Use equation (VIII) and (IV) in (X) and it becomes,

    $g\sin \theta -{\mu }_{1}g\cos \theta +\frac{N_{21}}{m_1}=g\sin \theta -{\mu }_{2}g\cos \theta -\frac{N_{12}}{m_2}$        (XI)

The coefficient of kinetic friction between the masses and the plane are equal.

    ${\mu }_1={\mu }_2$        (XII)

Use equation (XII) in (XI) to solve for the contact forces between the two masses.

    $\frac{N_{21}}{m_1}=\frac{N_{12}}{m_2}$        (XIII)

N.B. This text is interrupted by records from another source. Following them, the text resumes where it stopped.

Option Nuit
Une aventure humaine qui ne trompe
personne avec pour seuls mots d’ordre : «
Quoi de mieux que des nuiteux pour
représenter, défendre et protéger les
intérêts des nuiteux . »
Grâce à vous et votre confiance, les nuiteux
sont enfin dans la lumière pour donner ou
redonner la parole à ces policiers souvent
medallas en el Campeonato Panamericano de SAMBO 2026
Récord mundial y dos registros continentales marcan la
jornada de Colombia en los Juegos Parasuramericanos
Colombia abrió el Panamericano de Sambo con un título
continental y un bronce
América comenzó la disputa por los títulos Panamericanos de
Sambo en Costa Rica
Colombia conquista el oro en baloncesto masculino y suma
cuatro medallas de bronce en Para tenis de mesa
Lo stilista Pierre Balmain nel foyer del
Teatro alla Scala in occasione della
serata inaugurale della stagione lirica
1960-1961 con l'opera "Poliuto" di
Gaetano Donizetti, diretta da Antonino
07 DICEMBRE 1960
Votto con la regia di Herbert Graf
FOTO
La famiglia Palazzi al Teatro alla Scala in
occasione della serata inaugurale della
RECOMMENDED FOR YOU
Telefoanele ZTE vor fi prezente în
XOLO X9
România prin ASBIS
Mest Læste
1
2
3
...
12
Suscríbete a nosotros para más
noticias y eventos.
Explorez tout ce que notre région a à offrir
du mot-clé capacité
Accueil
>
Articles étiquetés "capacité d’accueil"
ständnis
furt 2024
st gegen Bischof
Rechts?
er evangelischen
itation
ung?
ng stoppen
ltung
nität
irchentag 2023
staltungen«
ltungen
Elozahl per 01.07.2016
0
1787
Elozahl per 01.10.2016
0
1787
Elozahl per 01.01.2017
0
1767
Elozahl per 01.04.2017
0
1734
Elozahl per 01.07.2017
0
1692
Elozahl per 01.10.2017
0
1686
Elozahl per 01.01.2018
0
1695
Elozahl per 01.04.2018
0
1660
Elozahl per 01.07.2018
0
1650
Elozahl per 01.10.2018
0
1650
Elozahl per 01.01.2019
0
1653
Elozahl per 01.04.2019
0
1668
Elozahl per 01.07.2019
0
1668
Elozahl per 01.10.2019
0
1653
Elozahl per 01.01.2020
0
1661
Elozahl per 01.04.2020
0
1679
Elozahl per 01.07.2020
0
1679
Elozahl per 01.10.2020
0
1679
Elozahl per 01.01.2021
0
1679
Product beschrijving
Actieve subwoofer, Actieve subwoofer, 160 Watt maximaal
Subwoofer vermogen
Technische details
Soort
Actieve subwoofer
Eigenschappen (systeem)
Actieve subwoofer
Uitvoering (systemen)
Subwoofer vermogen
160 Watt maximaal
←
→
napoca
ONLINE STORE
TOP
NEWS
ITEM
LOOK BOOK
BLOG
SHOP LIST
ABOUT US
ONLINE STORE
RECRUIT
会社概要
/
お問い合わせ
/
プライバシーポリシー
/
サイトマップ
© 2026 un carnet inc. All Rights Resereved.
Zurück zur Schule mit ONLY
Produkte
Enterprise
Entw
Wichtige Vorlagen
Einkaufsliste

The only way this can be true with $N_{12}=-N_{21}$ and the contact force between the two blocks is zero.

Conclusion:

Therefore, the magnitude of contact force between two masses if the coefficient of kinetic friction between the masses and the plane are equal is $\underset{\_}{0\text{N}}$.

(c)

To determine

If ${\mu }_1=0.15$ and ${\mu }_2=0.25$, the magnitude of contact force between the two blocks.

Answer to Problem 79P

The magnitude of contact force between the two blocks is $\underset{\_}{N_{12}=4.5\text{N}}$.

Explanation of Solution

Use equation (IX) and (XI) to solve for $N_{12}$

    $\begin{array}{c}-{\mu }_{1}g\cos \theta +\frac{N_{21}}{m_1}=-{\mu }_{2}g\cos \theta -\frac{N_{12}}{m_2}\\ \frac{N_{12}}{m_1}+\frac{N_{12}}{m_2}={\mu }_{1}g\cos \theta -{\mu }_{2}g\cos \theta \\ N_{12}\left(\frac{1}{m_2}+\frac{1}{m_1}\right)=\left({\mu }_1-{\mu }_2\right)g\cos \theta \\ N_{12}=\frac{\left({\mu }_1-{\mu }_2\right)g\cos \theta }{\left(\frac{1}{m_2}+\frac{1}{m_1}\right)}\end{array}$        (XIV)

Conclusion:

Substitute ${\mu }_1=0.15$, ${\mu }_2$ for $0.25$, $9.8\text{m}/{\text{s}}^2$ for $g$, $35°$ for $\theta$, $9\text{kg}$ for $m_2$, $15\text{kg}$ for $m_1$ in equation (XIV) to solve for $N_{12}$.

    $\begin{array}{c}{N}_{12}=\frac{\left(0.15-0.25\right)\left(9.8\text{m}/{\text{s}}^2\right)\cos 35°}{\frac{1}{15\text{kg}}+\frac{1}{9\text{kg}}}\\ =4.5\text{N}\end{array}$

Therefore, the magnitude of contact force between the two blocks is $\underset{\_}{N_{12}=4.5\text{N}}$.